Edit

Use ai.similarity with pandas

The ai.similarity function compares text by meaning. Compare one column with a single reference value or with pairwise values in another column.

Note

Overview

The ai.similarity function extends the pandas Series class.

To calculate the semantic similarity of each input row for a single common text value, call the function on a pandas DataFrame text column. The function can also calculate the semantic similarity of each row for corresponding pairwise values in another column that has the same dimensions as the input column.

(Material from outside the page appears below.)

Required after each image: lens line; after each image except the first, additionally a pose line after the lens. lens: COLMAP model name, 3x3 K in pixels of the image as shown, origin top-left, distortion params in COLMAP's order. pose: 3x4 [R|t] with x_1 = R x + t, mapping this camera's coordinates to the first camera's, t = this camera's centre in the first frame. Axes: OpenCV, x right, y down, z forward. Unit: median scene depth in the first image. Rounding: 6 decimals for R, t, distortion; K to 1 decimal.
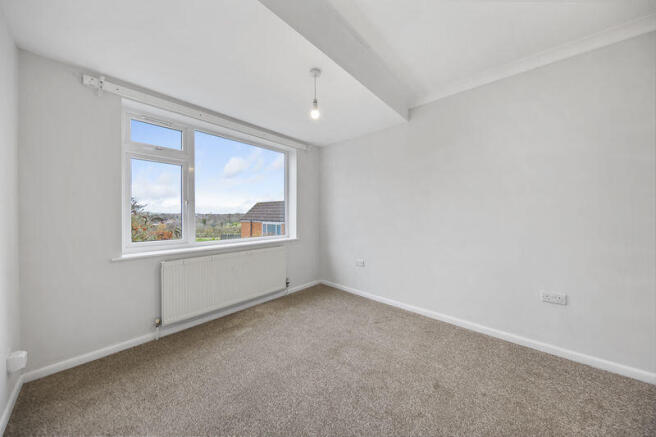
lens RADIAL K [[225.6, 0, 329.8], [0, 225.6, 219.0], [0, 0, 1]] dist [-0.008696, -0.000366]
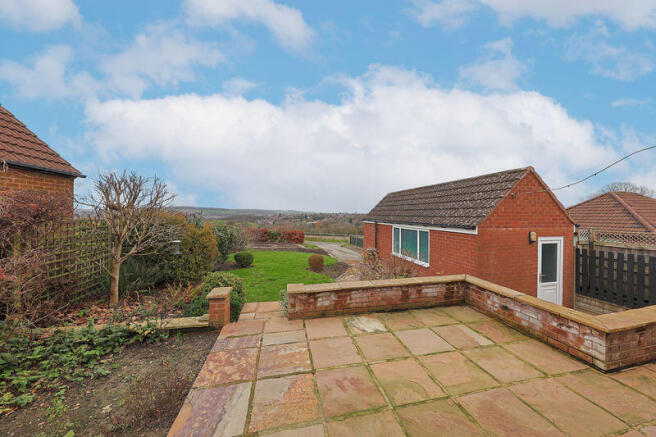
lens RADIAL K [[225.6, 0, 331.9], [0, 225.6, 216.2], [0, 0, 1]] dist [-0.008696, -0.000366]
pose [[0.826632, 0.010768, -0.562640, -0.093383], [-0.018050, 0.999810, -0.007384, -0.000408], [0.562454, 0.016260, 0.826669, 0.386110]]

The function returns a pandas Series that contains similarity scores, which can be stored in a new DataFrame column.

Syntax

df["similarity"] = df["col1"].ai.similarity("value")

Parameters

Name Description
other
Required
A string that contains either:
- A single common text value, which is used to compute similarity scores for each input row.
- Another pandas Series with the same dimensions as the input. It contains text values to use to compute pairwise similarity scores for each input row.

Returns

The function returns a pandas Series that contains similarity scores for each input text row. The output similarity scores are relative, and they're best used for ranking. Score values can range from -1 (opposites) to 1 (identical). A score value of 0 indicates that the values are unrelated in meaning.

Example

# This code uses AI. Always review output for mistakes.

df = pd.DataFrame([ 
        ("Bill Gates"), 
        ("Satya Nadella"), 
        ("Joan of Arc")
    ], columns=["name"])
    
df["similarity"] = df["name"].ai.similarity("Microsoft")
display(df)

Output:

Screenshot of a data frame with columns 'name' and 'similarity'. The 'similarity' column contains similarity scores for the names and input word.